"I saw him, I saw him with my own eyes:
he was the same as always; he was the same;
he was the old chieftain;
he was the rural chieftain!..."
Luis de Tapia.
The word cacique originally meant "principal person of a town" and did not have a pejorative connotation, related to the exercise of arbitrary, illegitimate and corrupt power. The acquisition of this last meaning is the result of the ideological-political confrontations that took place especially in the 19th century. Some of the main meanings of the word cacique have to do with the historical process that led to the opposition and substitution of an old economic and political order, the manorial or Old Regime, for a new one, the capitalist.
The caciques could be rich people who abused their wealth or other people who could abuse their political power. In short, mayors, doctors, pharmacists and other professionals, various bureaucrats and landowners could become centers of networks of followers or clients at the local level. And they, in turn, be clients of other powerful caciques located in the cities or in the administrative centers.
Through the establishment of particular relationships with these people, their followers hoped to obtain resources, material or instrumental, such as land, employment, assistance, protection, loans or other benefits from the state administration, means to contact powers beyond the local community, for example, through "letters of recommendation" or "connections". At the same time, the followers or clients ensured various forms of services: loyalty to their employees, interest in the care of their assets, symbolic or material, supply of information relating to local affairs, political support...
The political and administrative centralization that took place throughout the 19th century created a series of goods that were, at the same time, cheap and inexhaustible and, at the same time, often vital for citizens: administrative decisions (authorizations, certificates, exemptions, etc.). In the administration of these "decisions" local officials obeyed the caciques and, at the same time, were protected by them.

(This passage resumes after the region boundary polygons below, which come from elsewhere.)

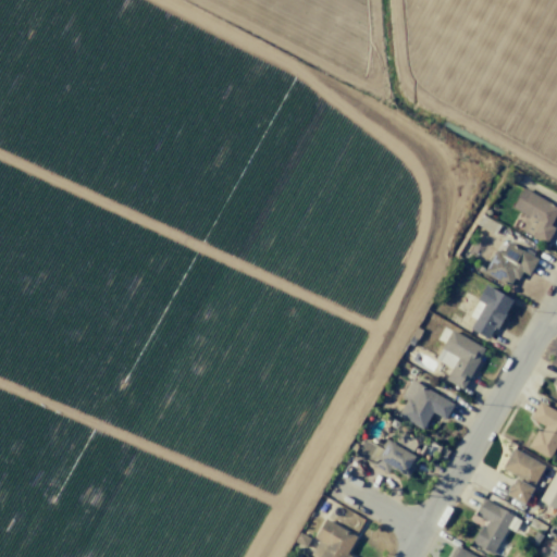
[(554,227),(545,244),(521,230),(529,217),(511,207),(522,187),(556,206),(556,211),(549,225),(554,227)]
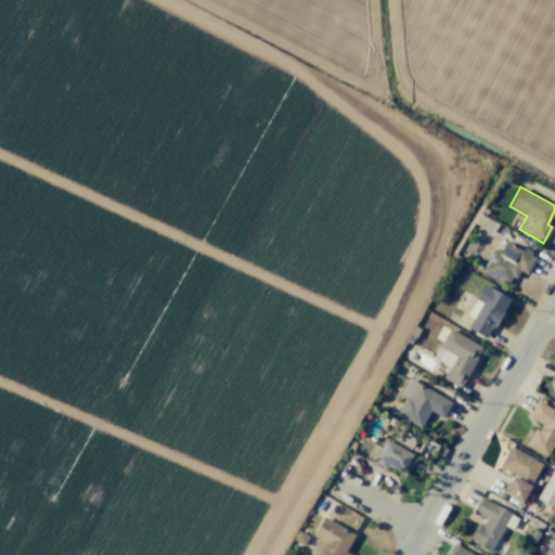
[(490,232),(495,223),(479,214),(474,223),(490,232)]
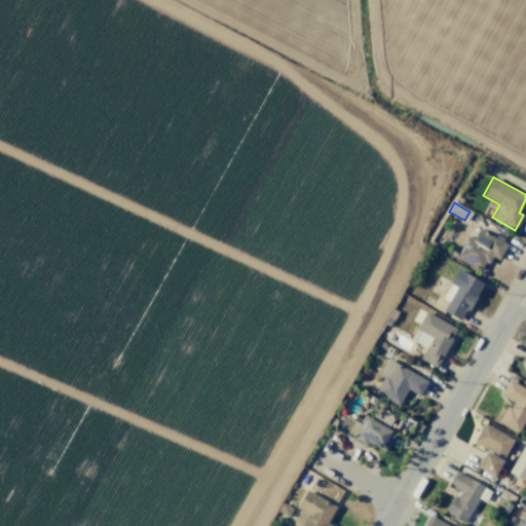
[(479,228),(508,243),(498,260),(492,256),(488,263),(484,261),(479,270),(454,257),(466,234),(473,237),(479,228)]
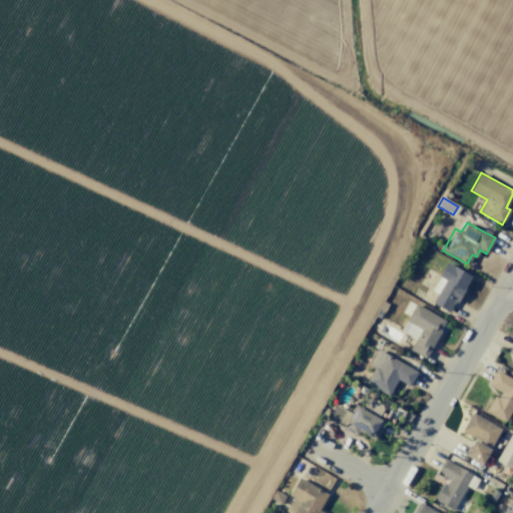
[(446,263),(472,276),(457,303),(454,301),(448,312),(432,303),(437,294),(431,291),(446,263)]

In this way, the administration could be inefficient in many ways and caciquismo grew on the illegality of its own decisions, sometimes by action and other times by omission.
In relation to the impression of inefficiency that derived from such an exercise of the administration, JoaquĆn Costa, in his book Oligarchy and Caciquismo, writes: "Each region and each province was dominated by an irresponsible individual, deputy or not, commonly nicknamed in this relationship cacique, without whose will or approval not a sheet of paper was moved, no file was dispatched, no exemption was declared, no judge was appointed, no work was undertaken, for him there was no law of fifths, no water law, no hunting law, no municipal law, no trial laws, no electoral law, no consumption instruction, no fiscal laws, no regulation of the Civil Guard, no Constitution, no State policy: Courts, Audiences, civil governors, provincial councils, central administration, were an instrument of his, neither more nor less than if they had been created to serve him".

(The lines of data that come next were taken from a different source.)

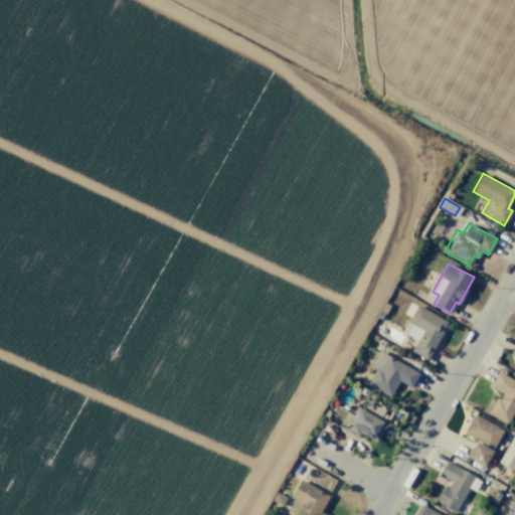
[(427,360),(443,333),(441,332),(447,322),(416,305),(401,332),(417,341),(411,351),(427,360)]
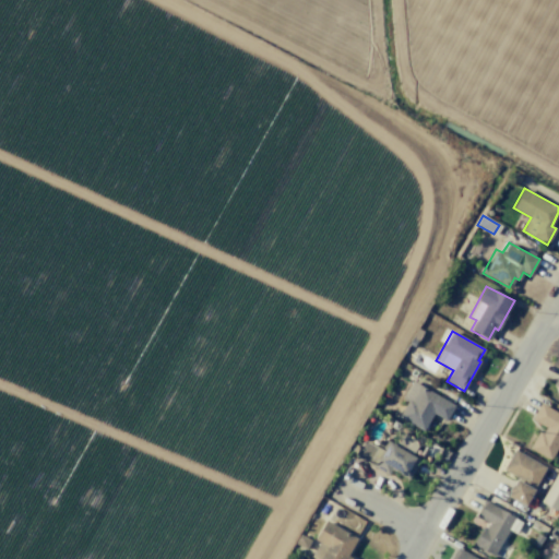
[(412,380),(455,405),(447,420),(433,414),(423,431),(399,416),(407,402),(402,399),(412,380)]
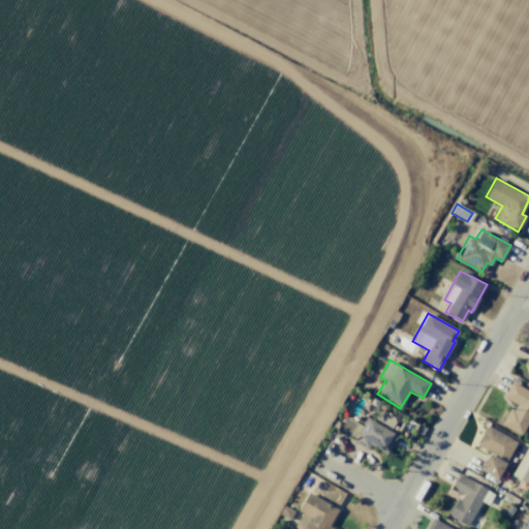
[(521,435),(528,419),(528,391),(511,381),(502,397),(517,405),(514,409),(510,408),(501,425),(521,435)]
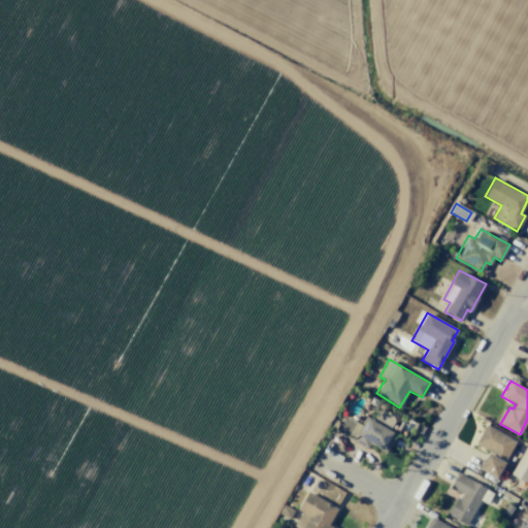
[(373,421),(378,411),(381,410),(384,409),(387,409),(390,410),(392,411),(393,415),(394,418),(394,420),(389,429),(397,434),(386,455),(369,444),(366,450),(351,440),(352,437),(336,428),(342,417),(356,424),(359,418),(365,422),(367,417),(373,421)]
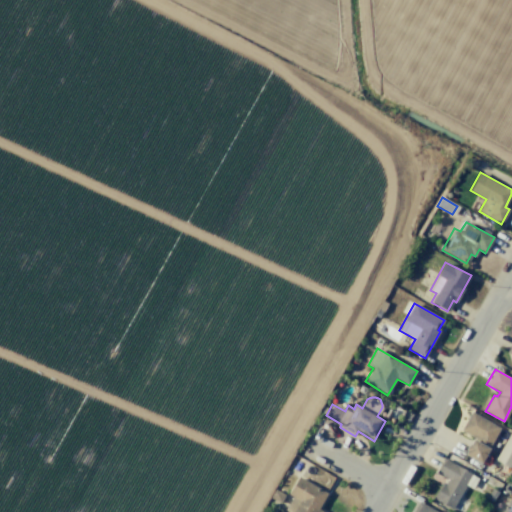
[(489,448),(481,463),(464,453),(473,439),(474,440),(475,438),(460,430),(470,412),(499,428),(488,448),(489,448)]
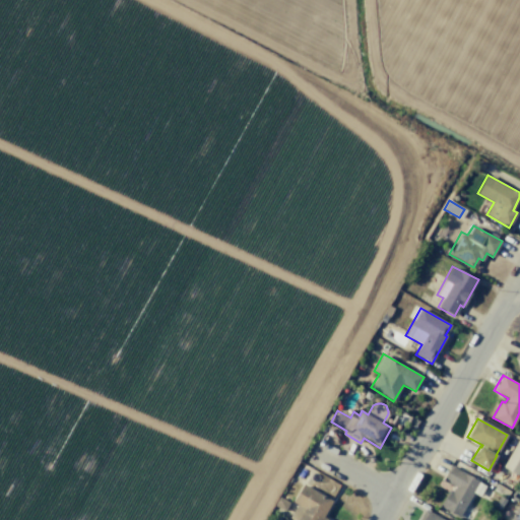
[(518,437),(519,438),(519,473),(519,475),(502,465),(518,437)]
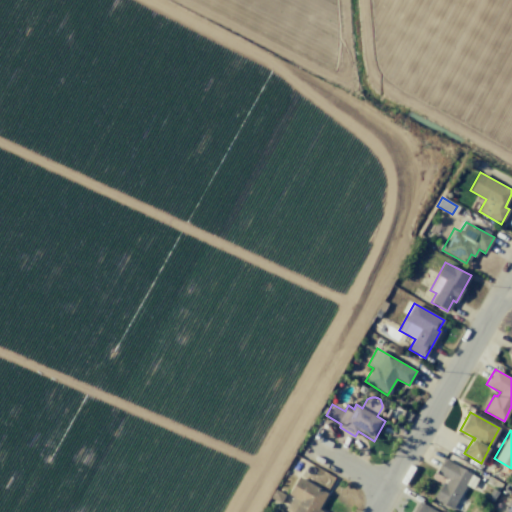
[(443,458),(471,474),(451,509),(432,498),(442,482),(445,484),(447,479),(435,472),(443,458)]
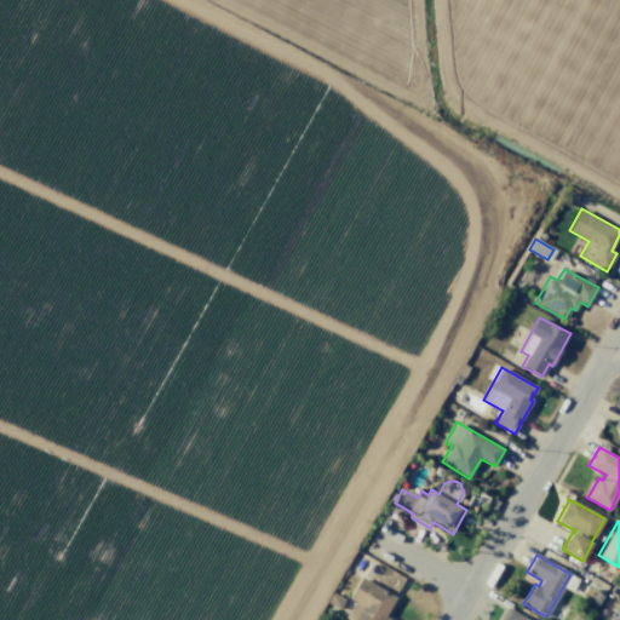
[(361,577),(396,597),(385,615),(394,619),(349,619),(345,618),(354,602),(349,598),(361,577)]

Currently, in many of our towns the word "cacique" is often contrasted with the word "man". "Being a man" implies having "your feet firmly on the ground", "standing in your place". "Being a cacique" implies abandoning this place and going to "get under" the "master, gentleman or capitalist". And it is that, as the poet said: "That they buy you does not surprise me, / that you sell yourself... that's right!, / and what I least understand / is that it doesn't surprise you".